Fall came, in an icy blast that I was not ready for. I mean that literally: the batteries in my thermostat had failed, but I had not noticed until the temperature dropped overnight into the 40s outside and to the 50s inside. Actually, I realized it at 11:30 at night, cuddled up in bed with a crossword. Eh, I thought, I can wait to sort this out until tomorrow. I pulled the covers over my head and slept well (despite the cat huddled for warmth on my hip/stomach/neck) — but oh, the morning was hard getting up.
Still, it’s lovely. I raked up a bunch of leaves and threw down food for the squirrels that visit my deck upstairs, and more on the lower patio, where the rabbits come. I organized the downstairs rooms, which will eventually be guest rooms, and vacuumed, and strategized about whether I want another cat, and what that would take.
Another cat! Am I mad? But, why not? I only have one, barely even a starter set.
Writing has been progressing. I have a smallish project, to fix my share of the 7×7 collaboration (Holly Evander was great, and has nothing to fix). I had something rejected (it happens to me, too), so I resent it. I sent something new out, making six new works of various sorts since July, for a total, amazingly enough, of 17k words. Of course, it doesn’t seem like it, and it’s not at all like 17k of a novel or even a novelette. Not all of these pieces will sell, alas. Only four are fiction, one of them a weird and unreprintable collaboration; five are experimental, and one is almost incomprehensible, so it might never sell at all. One I’m not even trying.

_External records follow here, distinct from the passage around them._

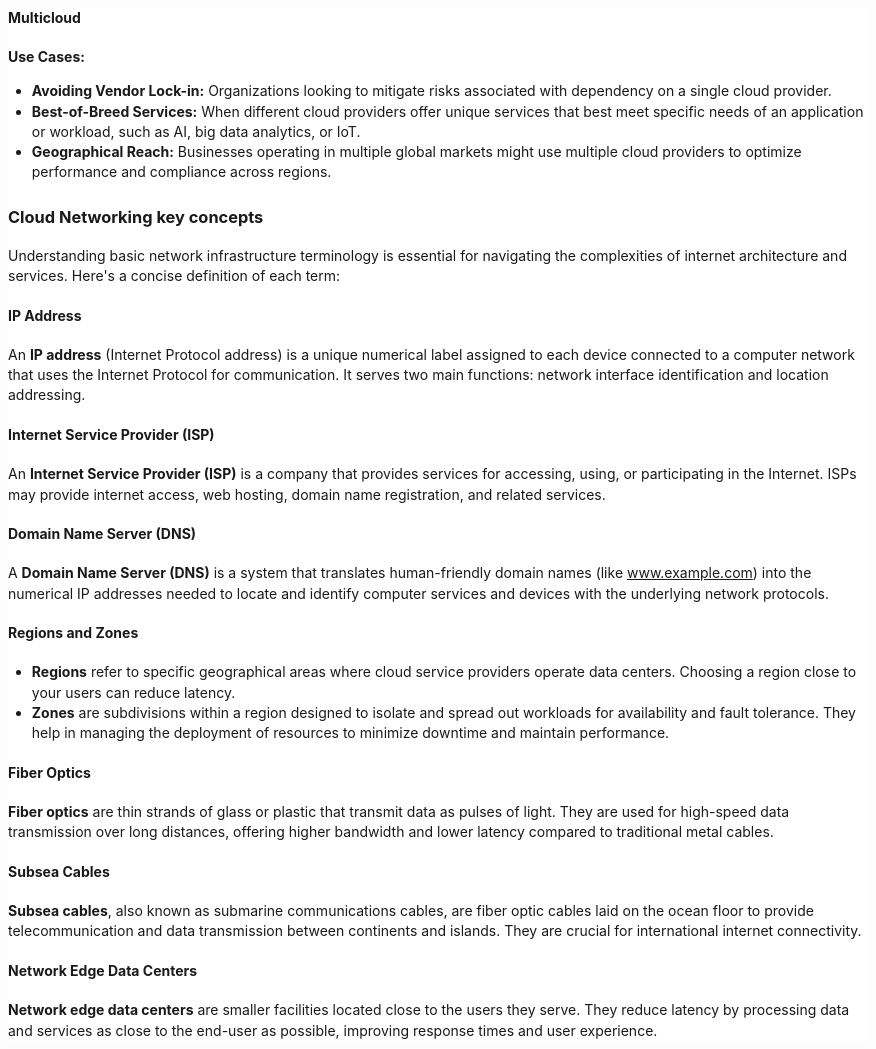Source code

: #### Multicloud

**Use Cases:**
- **Avoiding Vendor Lock-in:** Organizations looking to mitigate risks associated with dependency on a single cloud provider.
- **Best-of-Breed Services:** When different cloud providers offer unique services that best meet specific needs of an application or workload, such as AI, big data analytics, or IoT.
- **Geographical Reach:** Businesses operating in multiple global markets might use multiple cloud providers to optimize performance and compliance across regions.

### Cloud Networking key concepts

Understanding basic network infrastructure terminology is essential for navigating the complexities of internet architecture and services. Here's a concise definition of each term:

#### IP Address
An **IP address** (Internet Protocol address) is a unique numerical label assigned to each device connected to a computer network that uses the Internet Protocol for communication. It serves two main functions: network interface identification and location addressing.

#### Internet Service Provider (ISP)
An **Internet Service Provider (ISP)** is a company that provides services for accessing, using, or participating in the Internet. ISPs may provide internet access, web hosting, domain name registration, and related services.

#### Domain Name Server (DNS)
A **Domain Name Server (DNS)** is a system that translates human-friendly domain names (like www.example.com) into the numerical IP addresses needed to locate and identify computer services and devices with the underlying network protocols.

#### Regions and Zones
- **Regions** refer to specific geographical areas where cloud service providers operate data centers. Choosing a region close to your users can reduce latency.
- **Zones** are subdivisions within a region designed to isolate and spread out workloads for availability and fault tolerance. They help in managing the deployment of resources to minimize downtime and maintain performance.

#### Fiber Optics
**Fiber optics** are thin strands of glass or plastic that transmit data as pulses of light. They are used for high-speed data transmission over long distances, offering higher bandwidth and lower latency compared to traditional metal cables.

#### Subsea Cables
**Subsea cables**, also known as submarine communications cables, are fiber optic cables laid on the ocean floor to provide telecommunication and data transmission between continents and islands. They are crucial for international internet connectivity.

#### Network Edge Data Centers
**Network edge data centers** are smaller facilities located close to the users they serve. They reduce latency by processing data and services as close to the end-user as possible, improving response times and user experience.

But in the next week or so I will be ready for the next story to start. “Noah’s Raven” was me finding out whether I could leverage what I had learned about process from all the experimental pieces into a more or less traditional story. The next challenge could be, now do it at a longer length.
I’ll be in LA in a couple of weeks for World Fantasy. I think I may read “Noah’s Raven” there. Wish me luck: a reading is where I always learn what’s actually wrong with a story.